Tuesday marked the second time the private sector objected to the fees just months after universally hailing them as a way to reduce the cost of home-building, discourage sprawl and boost employment opportunities.
First, some landowners in Shady Hills and northern Wesley Chapel asked to be included in the urban service areas — effectively driving down their future transportation fees. Those decisions are pending.
Now, some rural property owners are threatening a lawsuit because of the quality of the road network associated with developing their land. It is a familiar tactic. Promises of litigation are all too common whenever county government tries to better control growth. In the late 1980s, developers objected to new impact fees for utilities, saying the new costs would kill their business.
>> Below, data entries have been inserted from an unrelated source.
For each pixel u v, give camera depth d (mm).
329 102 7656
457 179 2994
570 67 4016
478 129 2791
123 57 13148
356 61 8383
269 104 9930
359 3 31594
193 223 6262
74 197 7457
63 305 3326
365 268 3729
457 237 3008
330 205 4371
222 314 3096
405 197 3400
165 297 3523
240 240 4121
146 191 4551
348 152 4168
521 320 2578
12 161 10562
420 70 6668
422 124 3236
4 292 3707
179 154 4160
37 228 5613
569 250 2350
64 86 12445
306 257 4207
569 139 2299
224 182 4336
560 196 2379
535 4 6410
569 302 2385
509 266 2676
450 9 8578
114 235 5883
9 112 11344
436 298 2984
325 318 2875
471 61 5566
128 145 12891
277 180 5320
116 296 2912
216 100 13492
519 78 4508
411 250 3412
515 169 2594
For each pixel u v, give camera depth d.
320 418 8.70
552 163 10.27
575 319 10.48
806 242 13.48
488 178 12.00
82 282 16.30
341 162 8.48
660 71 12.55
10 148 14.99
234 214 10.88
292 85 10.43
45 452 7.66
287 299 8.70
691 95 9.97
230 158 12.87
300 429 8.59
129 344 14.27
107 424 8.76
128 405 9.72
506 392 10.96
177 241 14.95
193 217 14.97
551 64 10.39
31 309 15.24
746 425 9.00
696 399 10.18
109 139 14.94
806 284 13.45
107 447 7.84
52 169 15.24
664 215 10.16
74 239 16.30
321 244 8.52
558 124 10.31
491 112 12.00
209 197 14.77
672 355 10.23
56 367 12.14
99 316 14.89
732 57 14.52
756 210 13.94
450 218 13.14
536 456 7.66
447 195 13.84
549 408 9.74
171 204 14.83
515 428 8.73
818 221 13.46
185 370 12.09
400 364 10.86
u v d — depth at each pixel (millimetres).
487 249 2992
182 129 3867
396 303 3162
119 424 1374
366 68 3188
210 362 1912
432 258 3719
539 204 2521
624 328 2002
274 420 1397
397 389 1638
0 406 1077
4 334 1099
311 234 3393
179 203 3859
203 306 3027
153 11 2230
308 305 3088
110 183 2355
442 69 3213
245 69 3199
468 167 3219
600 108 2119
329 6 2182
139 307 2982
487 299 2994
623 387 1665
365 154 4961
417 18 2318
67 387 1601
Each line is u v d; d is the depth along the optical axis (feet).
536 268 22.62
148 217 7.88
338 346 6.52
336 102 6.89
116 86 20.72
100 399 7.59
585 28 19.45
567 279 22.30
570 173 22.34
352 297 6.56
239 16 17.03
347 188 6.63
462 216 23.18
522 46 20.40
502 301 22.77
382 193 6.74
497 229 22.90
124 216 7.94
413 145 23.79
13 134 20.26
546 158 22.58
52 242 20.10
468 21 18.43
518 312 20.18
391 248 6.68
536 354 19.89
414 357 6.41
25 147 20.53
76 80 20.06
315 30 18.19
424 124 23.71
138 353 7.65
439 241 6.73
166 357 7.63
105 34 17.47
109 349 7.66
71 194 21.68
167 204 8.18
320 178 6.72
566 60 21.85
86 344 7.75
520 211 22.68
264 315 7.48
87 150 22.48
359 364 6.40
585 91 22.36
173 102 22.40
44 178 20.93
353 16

Ditto in 2000 when commissioners started making new home-buyers contribute fees for school construction.
The current brouhaha is over the letter grade assigned to roads in northeast Pasco based on complicated state formula measuring number of vehicles, travel times and how long drivers are unable to pass a slower motorist. The county staff recommended, and a commission majority agreed, the rural roads should be considered grade C — essentially being able to carry a steady flow of traffic at the posted speed limit, though passing might be problematic nearly two-thirds of the time. Some property owners pushed for a D — more vehicles which increases the likelihood a driver will get stuck behind a slow-moving truck for as much as 80 percent of their trip.
Northeast Pasco carries previously approved rural protections to limit growth, so the requirement for a higher level of road service could dim large-scale housing developments in that region altogether if the roads couldn't handle added traffic.
Attorney Clarke Hobby contends the assigned road grade will do just that even though northeast Pasco had been targeted for up to 2,400 homes in so-called conservation subdivisions intended to help protect the agricultural rural characteristics of the region.
While the attorney must look out for the best interests of his clients, commissioners must look out for the best interests of the county as a whole. The board was unanimous in authorizing the mobility fees as an aggressive way to change the way Pasco grows. This week, Commissioners Pat Mulieri, Jack Mariano and Henry Wilson were wise not to fiddle with the formula.
Commissioners can't make a habit of retreating every time someone wants to maximize private-sector profits.